Smith interrupted, saying he wouldn’t let his show be used as a platform for conspiracy theories that are “worthless and in many cases counterproductive and injurious to society.”

Fox’s Neil Cavuto also ended a phone interview with Catholic League president Bill Donahue after Donahue said he was “suspicious” that the fire was truly an accident.

“Just last month, a 17th century church was set on fire in Paris,” Donohue said. “We have seen Tabernacles knocked down, crosses have been torn down, statues have been smashed.”

“Bill, we don’t know that, we don’t know,” Cavuto interjected. “So if we can avoid what your suspicions might be, I do want to look at what happens now.”

On Twitter, the conspiracy-mongering was far worse.

A fake CNN account, pulled by Twitter after it was flagged by multiple journalists, falsely claimed the Notre Dame fire was set in an “act of terrorism.”

Right-wing commentator Pardes Seleh, who has worked at Fox News, The Daily Wire, and Red Alert Politics and has over 60,000 followers, claimed, with no evidence to speak of, that she had almost “no doubt this was arson.

“this is a conspiracy theory i’m willing to be ridiculed for if it comes out wrong,” Seleh tweeted. “are catholics just having bad fire luck with their major french churches lately? i don’t mind if u laugh it just seems strange af.”

Stefan Molyneux, an InfoWars ally and verified Twitter user with nearly 400,000 followers, also just had a feeling the whole thing couldn’t be an “coincidence.”

“Suspecting arson at Notre Dame doesn’t indicate who could be responsible,” he wrote. “Some French churches were desecrated via Satanic symbols. A victim of clerical abuse could be seeking revenge. Communists also hate Christianity. We’ll see.”

Other famous French houses of worship, including the Saint-Suplice church in Paris, have been affected by fires in recent weeks. French authorities have offered no indication that they were intentionally set, or that the same actors were behind these individual incidents.

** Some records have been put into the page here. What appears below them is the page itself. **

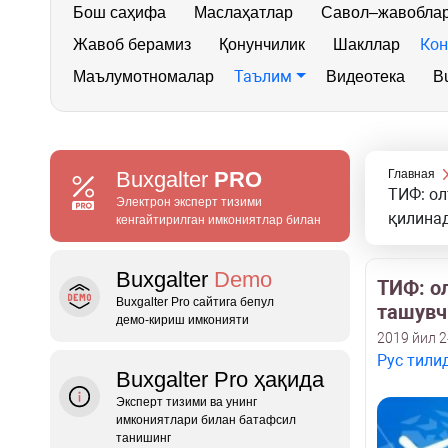
Бош саҳифа
Маслаҳатлар
Савол–жавобла
Кон
Жавоб берамиз
Қонунчилик
Шакллар
Таълим
Маълумотномалар
Видеотека
Bu
Buxgalter
PRO
Главная
ТИФ: ол
Электрон эксперт тизими
қилина
кенгайтирилган имкониятлар билан
Buxgalter
Demo
ТИФ: о
Buxgalter Pro сайтига бепул
ташувч
демо‑кириш имконияти
2019 йил 2
Рус тили
Buxgalter Pro ҳақида
Эксперт тизими ва унинг
имкониятлари билан батафсил
танишинг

The Paris prosecutors’ office explicitly ruled out arson or terror-related motives as the cause of the Notre Dame Fire on Monday, according to the Associated Press. Police are instead investigating “involuntary destruction caused by fire,” the AP reported.

Some on the far-right avoided arson conspiracies, choosing instead to further Islamophobic attacks on Rep. Ilhan Omar (D-MN). Omar has recently been targeted by a flood of death threats after President Trump, conservative lawmakers and Fox pundits have tried to cast her as “unpatriotic” for speaking up about discrimination against Muslim Americans after 9/11.

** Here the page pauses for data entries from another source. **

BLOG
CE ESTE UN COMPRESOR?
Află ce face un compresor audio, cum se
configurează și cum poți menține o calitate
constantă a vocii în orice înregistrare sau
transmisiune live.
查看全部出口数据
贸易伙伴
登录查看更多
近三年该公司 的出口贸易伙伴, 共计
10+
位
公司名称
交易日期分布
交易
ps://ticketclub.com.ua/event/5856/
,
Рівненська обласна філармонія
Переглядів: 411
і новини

Far-right instigators used the Notre Dame fire as an opportunity to pile on. First they questioned why Omar had not yet tweeted about the incident. By mid-afternoon, she had done so, calling the cathedral a “wonder” and sending prayers to Paris.

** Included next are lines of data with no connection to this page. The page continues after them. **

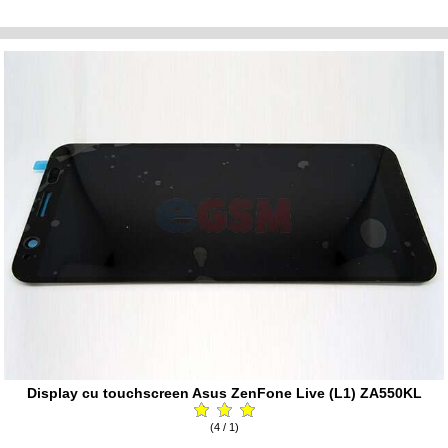
Display cu touchscreen Asus ZenFone Live (L1) ZA550KL
(4 / 1)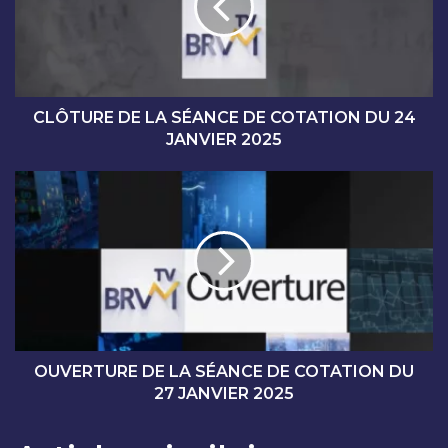
U
R
E
D
E
L
CLÔTURE DE LA SÉANCE DE COTATION DU 24
A
JANVIER 2025
S
É
O
A
U
N
V
C
E
E
R
D
T
E
U
C
R
O
E
T
D
OUVERTURE DE LA SÉANCE DE COTATION DU
A
E
27 JANVIER 2025
T
L
I
A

“Art and architecture have a unique ability to help us connect across our differences and bring people together in different ways,” Omar offered.

Raheem Kassam, Brexit promoter and former editor-in-chief of Breitbart’s London office, took issue with the “art and architecture” language.

“This is the same flippant attitude towards the sacred that ISIS displayed when destroying Palmyra,” Kassam tweeted.

“‘Art and architecture’ is one way to describe a 900 year old Christian Church that took 100 years to build and was seen as a monument to God,” Mike Cernovich (460,000 Twitter followers) wrote.

White nationalist figureheads like Richard Spencer also latched on to the fire, pointing to Notre Dame’s beauty as proof of European cultural superiority and its destruction as part of the broader threat to “the White man.”

“If the Nortre Dame fire serves to spur the White man into action–to sieze power in his countries, in Europe, in the world–then it will have served a glorious purpose and we will one day bless this catastrophe,” Spencer wrote in a tweet riddled with typos.

As of Tuesday morning, YouTube searches for “Notre Dame arson” and “Notre Dame Muslims” turned up dozens of results, some of which purported to show Muslims celebrating an intentionally set fire. Several of the videos had tens of thousands of views.